Prove among two integers $2^n-1$ and $2^n+1$, at most one is prime. For any $n>2$, among $2^n-1$ and $2^n+1$, at most one is prime.

I have no clue :(
 A: As $(2^n-1),2^n,(2^n+1)$ are three consecutive integers, exactly one of them is divisible by $3$
Now, $(2,3)=1\implies 3\mid(2^n-1)(2^n+1)$ 
which can also proved as $(2^n-1)(2^n+1)=4^n-1^n$ which is divisible by $4-1=3$ as $(a-b)\mid(a^m-b^m)$ where $m$ is any natural number.

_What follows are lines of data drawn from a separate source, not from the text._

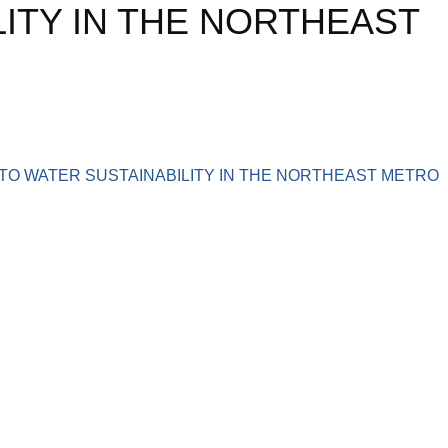
ITY IN THE NORTHEAST
TO WATER SUSTAINABILITY IN THE NORTHEAST METRO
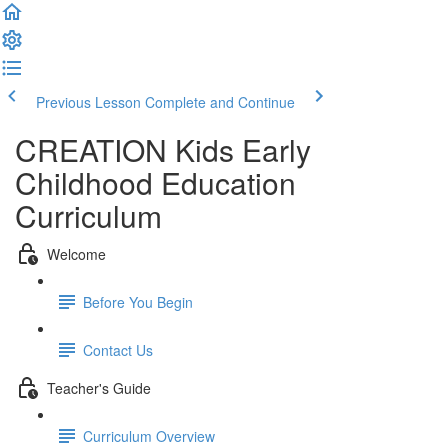
Previous Lesson
Complete and Continue
CREATION Kids Early
Childhood Education
Curriculum
Welcome
Before You Begin
Contact Us
Teacher's Guide
Curriculum Overview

So, exactly one of them is divisible by $3$, hence is composite as $n>2, 2^n-1>3$ so is $2^n+1$
In fact $3\mid(2^n+1)$ if $n$ is odd as $(a+b)\mid(a^{2m+1}+b^{2m+1})$ (where $m$ is any natural number) 
and $3\mid(2^n-1)$ if $n$ is even as we have just proved $3\mid (4^m-1)\implies 3\mid(2^{2m}-1)$

A little  generalization: for $(a^n-1)a^n(a^n+1)$ where natural number $n>1$
Now, 
  (i) 
     $(a-1)\mid(a^n-1)$ so $(a^n-1)$ will be composite if $a-1>1\implies a>2$ 
Again, as Marvis has observed,  if $n$ is composite $=c\cdot d$(say), $(a^c-1)\mid(a^n-1)$ 
So, the necessary condition for $a^n-1$ to be prime is $a=2,n$ is prime $=p$(say), so that $a^n-1$ becomes $2^p-1$(Mersenne numbers)
(ii)
     $a^n+1$ will be even, hence composite if $a>1$ is odd.

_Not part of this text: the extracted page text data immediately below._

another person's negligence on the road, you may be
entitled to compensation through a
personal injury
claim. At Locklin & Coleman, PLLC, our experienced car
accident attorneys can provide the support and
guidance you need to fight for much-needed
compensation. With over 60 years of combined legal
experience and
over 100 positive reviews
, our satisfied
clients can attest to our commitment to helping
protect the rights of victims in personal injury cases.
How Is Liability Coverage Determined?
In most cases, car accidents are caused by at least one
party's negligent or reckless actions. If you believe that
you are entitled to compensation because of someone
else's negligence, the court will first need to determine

Again, if $n$ is odd $=e(2f+1)$(say) where $e,f$ are natural numbers, $(a^e+1)\mid(a^n+1)$
So, the necessary condition for $a^n+1$ to be prime is $a$ is even, $n$ does not have any odd factor, so that $a^n+1$ becomes $(2m)^{2^r}+1$
If $m=1,$ it becomes $2^{2^r}+1$(Fermat number)
So, $a^n+1,a^n-1$ both can be prime if $a=2, p=2^r\implies r=1,p=2$ 
A: If $n$ is composite, then $2^n-1$ is also composite. (Since $2^{ab} - 1 = (2^a - 1)M$).

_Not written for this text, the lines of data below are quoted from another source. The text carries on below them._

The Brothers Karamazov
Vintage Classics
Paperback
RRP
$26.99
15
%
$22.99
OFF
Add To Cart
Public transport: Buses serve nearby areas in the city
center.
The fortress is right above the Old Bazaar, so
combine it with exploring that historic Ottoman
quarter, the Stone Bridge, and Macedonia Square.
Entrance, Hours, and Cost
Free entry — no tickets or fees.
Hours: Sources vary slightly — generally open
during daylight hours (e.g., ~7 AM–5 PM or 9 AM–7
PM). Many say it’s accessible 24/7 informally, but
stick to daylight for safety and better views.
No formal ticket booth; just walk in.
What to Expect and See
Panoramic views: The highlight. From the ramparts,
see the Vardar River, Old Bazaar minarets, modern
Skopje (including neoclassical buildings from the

If $n$ is a prime, and since $n>2$, we have that $n$ is odd, then $2^n+1$ is divisible by $3$, since $a^{2k+1} + b^{2k+1}$ is divisible by $a+b$.
A: One of the three consecutive integers $(2^n-1)$, $2^n$, and $(2^n+1)$ is a multiple of 3.  It's not $2^n$, so one of $2^n-1\,$ and $2^n+1\, $ is a multiple of three (and $\neq 3$), so at most one of them is prime.